What this task involves —
Using the records below, repeat exactly the lines from the one holding "right eye: (331, 248)" through the one holding "left ankle: (756, 406)", both ends included, and no others.

Stored items:
BEGIN

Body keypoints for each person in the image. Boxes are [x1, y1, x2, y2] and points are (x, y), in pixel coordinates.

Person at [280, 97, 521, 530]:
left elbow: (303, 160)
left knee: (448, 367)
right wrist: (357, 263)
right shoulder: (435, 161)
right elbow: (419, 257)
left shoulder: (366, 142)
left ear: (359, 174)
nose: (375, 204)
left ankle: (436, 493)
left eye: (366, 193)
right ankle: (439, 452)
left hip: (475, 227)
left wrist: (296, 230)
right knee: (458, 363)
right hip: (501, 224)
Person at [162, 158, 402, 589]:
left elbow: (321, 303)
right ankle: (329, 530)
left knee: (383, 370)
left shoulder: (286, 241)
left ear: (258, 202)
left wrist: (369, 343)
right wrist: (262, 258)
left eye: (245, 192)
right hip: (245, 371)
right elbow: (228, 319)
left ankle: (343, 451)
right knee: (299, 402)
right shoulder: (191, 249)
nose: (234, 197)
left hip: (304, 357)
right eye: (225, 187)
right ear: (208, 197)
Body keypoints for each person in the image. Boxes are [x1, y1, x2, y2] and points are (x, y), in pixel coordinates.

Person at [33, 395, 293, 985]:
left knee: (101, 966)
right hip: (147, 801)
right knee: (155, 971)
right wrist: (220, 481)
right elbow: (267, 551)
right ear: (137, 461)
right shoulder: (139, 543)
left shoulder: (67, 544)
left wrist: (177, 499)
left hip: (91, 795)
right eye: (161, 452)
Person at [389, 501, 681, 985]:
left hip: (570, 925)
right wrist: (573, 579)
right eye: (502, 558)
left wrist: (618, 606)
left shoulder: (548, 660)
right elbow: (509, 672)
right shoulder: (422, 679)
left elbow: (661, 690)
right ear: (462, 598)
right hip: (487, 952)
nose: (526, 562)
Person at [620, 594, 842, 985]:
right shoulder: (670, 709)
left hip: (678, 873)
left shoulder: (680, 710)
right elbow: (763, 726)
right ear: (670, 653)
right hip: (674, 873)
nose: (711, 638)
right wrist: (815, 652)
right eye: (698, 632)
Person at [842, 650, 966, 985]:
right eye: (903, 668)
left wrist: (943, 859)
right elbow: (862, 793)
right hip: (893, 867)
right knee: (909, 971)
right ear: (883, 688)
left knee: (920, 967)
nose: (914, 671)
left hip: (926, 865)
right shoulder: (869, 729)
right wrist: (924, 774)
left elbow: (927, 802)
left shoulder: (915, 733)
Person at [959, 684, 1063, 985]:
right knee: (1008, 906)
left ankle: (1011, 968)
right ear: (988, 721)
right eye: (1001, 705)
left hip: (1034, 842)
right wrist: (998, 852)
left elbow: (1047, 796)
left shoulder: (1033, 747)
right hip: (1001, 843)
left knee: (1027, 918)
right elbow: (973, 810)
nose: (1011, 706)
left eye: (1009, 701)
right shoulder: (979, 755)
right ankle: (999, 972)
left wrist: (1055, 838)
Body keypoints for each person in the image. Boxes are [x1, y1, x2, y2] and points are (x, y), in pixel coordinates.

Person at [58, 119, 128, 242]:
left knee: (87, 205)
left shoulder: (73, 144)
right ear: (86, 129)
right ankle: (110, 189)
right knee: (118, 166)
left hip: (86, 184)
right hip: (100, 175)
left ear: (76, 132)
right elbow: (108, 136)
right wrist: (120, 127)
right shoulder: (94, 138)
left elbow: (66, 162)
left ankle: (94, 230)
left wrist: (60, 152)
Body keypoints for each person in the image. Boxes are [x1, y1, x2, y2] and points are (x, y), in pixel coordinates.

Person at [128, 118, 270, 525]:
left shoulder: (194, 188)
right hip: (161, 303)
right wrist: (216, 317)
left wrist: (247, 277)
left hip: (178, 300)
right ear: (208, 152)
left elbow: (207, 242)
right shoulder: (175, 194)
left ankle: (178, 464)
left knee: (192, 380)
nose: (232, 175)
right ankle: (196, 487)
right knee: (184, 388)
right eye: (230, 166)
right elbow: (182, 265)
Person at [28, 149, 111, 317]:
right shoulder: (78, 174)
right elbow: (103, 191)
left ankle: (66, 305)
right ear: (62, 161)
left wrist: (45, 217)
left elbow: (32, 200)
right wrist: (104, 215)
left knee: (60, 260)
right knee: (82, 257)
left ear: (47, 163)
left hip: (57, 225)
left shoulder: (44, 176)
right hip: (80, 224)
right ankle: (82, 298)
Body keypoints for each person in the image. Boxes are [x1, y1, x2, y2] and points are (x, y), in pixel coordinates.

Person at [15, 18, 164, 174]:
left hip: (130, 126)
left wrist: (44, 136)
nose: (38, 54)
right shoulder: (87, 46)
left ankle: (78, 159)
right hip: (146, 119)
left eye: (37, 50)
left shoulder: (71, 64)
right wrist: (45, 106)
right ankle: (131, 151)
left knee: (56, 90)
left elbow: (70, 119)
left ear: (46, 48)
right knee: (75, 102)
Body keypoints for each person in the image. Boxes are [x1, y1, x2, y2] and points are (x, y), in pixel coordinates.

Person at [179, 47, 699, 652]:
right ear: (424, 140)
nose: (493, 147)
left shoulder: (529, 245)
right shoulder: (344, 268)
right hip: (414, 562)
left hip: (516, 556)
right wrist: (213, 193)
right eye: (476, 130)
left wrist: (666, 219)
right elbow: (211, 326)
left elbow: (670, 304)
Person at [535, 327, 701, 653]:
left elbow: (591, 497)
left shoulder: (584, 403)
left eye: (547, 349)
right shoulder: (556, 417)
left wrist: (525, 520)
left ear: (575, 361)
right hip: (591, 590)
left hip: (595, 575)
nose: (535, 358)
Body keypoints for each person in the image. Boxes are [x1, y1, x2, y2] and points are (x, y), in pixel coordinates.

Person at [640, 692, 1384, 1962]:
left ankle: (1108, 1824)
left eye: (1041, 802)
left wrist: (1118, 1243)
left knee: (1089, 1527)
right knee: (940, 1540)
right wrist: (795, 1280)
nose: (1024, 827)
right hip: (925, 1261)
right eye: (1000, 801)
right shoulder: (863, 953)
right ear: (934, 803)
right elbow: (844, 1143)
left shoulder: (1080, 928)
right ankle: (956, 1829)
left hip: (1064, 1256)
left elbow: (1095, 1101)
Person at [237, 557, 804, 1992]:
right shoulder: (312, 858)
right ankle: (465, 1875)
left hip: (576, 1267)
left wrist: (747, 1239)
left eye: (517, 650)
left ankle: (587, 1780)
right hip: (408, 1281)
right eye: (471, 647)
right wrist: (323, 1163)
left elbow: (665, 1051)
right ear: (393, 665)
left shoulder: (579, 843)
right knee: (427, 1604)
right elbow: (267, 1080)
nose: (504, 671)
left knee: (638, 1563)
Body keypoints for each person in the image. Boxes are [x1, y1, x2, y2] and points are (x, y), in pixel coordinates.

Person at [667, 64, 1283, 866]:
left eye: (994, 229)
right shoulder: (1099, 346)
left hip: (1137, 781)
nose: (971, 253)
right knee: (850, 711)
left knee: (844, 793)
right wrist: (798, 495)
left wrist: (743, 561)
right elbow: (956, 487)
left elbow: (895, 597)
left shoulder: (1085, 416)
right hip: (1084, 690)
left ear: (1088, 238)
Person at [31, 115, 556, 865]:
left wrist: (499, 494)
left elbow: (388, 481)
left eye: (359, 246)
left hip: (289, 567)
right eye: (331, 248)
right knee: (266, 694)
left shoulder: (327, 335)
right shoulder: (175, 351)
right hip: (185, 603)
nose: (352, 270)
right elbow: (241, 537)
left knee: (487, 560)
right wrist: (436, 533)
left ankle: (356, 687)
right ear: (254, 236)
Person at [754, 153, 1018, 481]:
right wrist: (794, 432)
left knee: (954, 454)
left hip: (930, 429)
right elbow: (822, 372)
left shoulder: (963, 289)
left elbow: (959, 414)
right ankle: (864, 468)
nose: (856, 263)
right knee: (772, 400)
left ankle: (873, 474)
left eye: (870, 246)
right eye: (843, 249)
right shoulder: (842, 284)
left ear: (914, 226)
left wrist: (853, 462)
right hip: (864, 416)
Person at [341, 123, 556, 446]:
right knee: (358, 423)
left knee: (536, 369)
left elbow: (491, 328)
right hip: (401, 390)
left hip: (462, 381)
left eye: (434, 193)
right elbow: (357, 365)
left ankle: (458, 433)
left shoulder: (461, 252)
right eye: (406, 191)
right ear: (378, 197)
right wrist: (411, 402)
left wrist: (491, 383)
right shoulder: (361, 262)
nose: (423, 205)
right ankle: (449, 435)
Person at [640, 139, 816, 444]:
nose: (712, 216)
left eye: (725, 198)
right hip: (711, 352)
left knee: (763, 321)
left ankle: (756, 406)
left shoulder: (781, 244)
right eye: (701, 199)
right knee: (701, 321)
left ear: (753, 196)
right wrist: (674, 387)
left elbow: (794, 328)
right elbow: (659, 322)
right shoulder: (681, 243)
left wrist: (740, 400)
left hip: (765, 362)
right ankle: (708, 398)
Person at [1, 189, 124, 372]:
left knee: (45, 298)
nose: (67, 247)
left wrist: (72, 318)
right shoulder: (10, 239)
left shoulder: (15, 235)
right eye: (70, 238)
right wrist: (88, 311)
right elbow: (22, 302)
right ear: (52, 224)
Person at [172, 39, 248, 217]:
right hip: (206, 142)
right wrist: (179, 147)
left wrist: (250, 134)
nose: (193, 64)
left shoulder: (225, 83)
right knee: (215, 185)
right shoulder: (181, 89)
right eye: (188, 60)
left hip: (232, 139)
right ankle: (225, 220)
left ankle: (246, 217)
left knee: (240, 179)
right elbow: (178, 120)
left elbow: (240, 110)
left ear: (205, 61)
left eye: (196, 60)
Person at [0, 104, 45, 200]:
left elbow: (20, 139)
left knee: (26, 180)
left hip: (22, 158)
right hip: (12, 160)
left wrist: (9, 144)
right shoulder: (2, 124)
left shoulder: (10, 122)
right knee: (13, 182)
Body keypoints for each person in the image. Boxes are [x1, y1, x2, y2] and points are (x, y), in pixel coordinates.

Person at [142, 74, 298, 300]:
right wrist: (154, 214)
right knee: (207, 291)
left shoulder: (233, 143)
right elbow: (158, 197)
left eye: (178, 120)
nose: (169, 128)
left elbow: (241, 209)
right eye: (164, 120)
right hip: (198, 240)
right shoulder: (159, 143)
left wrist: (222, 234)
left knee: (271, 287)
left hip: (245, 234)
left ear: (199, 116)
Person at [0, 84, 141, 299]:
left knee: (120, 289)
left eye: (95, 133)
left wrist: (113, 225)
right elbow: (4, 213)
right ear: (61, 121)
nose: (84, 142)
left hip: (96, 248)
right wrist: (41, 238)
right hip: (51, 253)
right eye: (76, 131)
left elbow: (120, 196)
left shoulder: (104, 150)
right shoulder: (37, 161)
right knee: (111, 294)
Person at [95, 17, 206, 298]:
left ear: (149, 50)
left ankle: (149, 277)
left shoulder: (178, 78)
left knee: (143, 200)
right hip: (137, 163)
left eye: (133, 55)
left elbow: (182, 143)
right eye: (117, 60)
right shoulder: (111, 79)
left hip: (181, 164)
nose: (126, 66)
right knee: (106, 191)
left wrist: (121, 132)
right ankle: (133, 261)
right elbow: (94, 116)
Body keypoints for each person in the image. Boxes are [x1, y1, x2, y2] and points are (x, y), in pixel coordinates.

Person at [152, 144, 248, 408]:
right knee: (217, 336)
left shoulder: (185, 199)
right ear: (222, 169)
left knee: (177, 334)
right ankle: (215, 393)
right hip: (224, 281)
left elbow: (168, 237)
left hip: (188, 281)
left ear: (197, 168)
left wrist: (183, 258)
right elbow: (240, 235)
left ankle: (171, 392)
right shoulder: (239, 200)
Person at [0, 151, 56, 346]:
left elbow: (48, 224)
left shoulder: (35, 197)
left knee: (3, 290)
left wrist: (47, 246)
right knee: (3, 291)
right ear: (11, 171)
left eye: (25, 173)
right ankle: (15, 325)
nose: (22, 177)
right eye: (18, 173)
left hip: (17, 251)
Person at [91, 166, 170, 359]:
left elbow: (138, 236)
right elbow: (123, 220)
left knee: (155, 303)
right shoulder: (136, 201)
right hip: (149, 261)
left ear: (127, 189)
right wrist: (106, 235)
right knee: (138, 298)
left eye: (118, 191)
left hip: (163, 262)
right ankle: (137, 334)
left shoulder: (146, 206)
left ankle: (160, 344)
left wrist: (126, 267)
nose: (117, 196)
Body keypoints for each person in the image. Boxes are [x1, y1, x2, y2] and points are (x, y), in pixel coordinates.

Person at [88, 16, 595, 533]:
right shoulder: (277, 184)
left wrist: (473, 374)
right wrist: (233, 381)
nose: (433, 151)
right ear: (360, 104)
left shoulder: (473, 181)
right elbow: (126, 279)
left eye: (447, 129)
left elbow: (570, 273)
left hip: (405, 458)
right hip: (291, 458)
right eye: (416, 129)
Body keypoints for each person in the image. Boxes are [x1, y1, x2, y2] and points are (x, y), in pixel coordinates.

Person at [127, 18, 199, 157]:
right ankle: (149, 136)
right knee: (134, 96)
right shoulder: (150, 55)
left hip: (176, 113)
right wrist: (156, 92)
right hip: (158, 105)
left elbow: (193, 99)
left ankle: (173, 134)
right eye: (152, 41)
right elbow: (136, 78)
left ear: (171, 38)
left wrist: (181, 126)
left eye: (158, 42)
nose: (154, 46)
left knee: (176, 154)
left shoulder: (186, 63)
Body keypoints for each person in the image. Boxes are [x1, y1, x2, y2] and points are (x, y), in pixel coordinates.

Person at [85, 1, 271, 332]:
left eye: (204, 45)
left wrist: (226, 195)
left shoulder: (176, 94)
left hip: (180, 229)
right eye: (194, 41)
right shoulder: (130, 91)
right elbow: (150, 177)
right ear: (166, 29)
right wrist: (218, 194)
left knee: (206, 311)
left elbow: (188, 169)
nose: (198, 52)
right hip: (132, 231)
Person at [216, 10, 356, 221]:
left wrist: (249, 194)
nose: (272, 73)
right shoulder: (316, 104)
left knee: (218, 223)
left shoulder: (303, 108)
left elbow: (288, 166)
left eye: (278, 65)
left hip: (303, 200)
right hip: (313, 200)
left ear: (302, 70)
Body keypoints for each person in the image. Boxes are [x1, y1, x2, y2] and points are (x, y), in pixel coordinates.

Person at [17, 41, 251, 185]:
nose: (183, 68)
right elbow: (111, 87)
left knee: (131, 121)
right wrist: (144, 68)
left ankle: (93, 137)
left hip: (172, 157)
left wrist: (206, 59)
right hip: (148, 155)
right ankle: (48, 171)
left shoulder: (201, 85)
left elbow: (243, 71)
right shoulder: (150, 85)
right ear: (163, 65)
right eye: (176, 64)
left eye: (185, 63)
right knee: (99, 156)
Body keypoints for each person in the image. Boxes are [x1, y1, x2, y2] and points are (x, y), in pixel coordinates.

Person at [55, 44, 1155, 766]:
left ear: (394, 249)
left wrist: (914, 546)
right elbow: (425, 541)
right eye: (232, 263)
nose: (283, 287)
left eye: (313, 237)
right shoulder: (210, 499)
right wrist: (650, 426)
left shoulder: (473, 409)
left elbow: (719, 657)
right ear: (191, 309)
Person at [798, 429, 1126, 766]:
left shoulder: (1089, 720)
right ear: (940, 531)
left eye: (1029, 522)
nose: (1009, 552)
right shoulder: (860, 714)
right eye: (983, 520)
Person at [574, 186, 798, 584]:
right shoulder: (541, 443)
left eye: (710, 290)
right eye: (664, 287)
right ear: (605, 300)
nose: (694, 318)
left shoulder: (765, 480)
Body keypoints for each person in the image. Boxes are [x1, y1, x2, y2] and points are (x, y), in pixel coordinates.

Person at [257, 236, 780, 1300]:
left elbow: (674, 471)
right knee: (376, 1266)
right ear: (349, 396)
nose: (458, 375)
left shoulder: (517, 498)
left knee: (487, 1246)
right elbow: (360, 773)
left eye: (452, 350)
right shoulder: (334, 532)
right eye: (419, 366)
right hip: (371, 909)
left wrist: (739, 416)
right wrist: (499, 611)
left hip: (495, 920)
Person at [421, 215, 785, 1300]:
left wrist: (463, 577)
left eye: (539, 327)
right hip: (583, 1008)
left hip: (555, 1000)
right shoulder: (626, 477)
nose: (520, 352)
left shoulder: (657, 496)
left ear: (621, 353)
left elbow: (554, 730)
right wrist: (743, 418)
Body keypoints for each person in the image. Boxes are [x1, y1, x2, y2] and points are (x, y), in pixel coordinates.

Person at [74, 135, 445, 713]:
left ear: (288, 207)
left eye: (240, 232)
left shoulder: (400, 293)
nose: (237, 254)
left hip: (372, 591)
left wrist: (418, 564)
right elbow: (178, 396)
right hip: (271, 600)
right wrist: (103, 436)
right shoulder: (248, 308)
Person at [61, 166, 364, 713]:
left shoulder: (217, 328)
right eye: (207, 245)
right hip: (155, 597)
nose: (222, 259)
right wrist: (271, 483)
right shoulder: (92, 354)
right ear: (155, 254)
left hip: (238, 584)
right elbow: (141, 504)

END

Problem solution —
right eye: (331, 248)
right knee: (266, 694)
left shoulder: (327, 335)
right shoulder: (175, 351)
right hip: (185, 603)
nose: (352, 270)
right elbow: (241, 537)
left knee: (487, 560)
right wrist: (436, 533)
left ankle: (356, 687)
right ear: (254, 236)
Person at [754, 153, 1018, 481]:
right wrist: (794, 432)
left knee: (954, 454)
left hip: (930, 429)
right elbow: (822, 372)
left shoulder: (963, 289)
left elbow: (959, 414)
right ankle: (864, 468)
nose: (856, 263)
right knee: (772, 400)
left ankle: (873, 474)
left eye: (870, 246)
right eye: (843, 249)
right shoulder: (842, 284)
left ear: (914, 226)
left wrist: (853, 462)
right hip: (864, 416)
Person at [341, 123, 556, 446]:
right knee: (358, 423)
left knee: (536, 369)
left elbow: (491, 328)
right hip: (401, 390)
left hip: (462, 381)
left eye: (434, 193)
right elbow: (357, 365)
left ankle: (458, 433)
left shoulder: (461, 252)
right eye: (406, 191)
right ear: (378, 197)
right wrist: (411, 402)
left wrist: (491, 383)
right shoulder: (361, 262)
nose: (423, 205)
right ankle: (449, 435)
Person at [640, 139, 816, 444]:
nose: (712, 216)
left eye: (725, 198)
right hip: (711, 352)
left knee: (763, 321)
left ankle: (756, 406)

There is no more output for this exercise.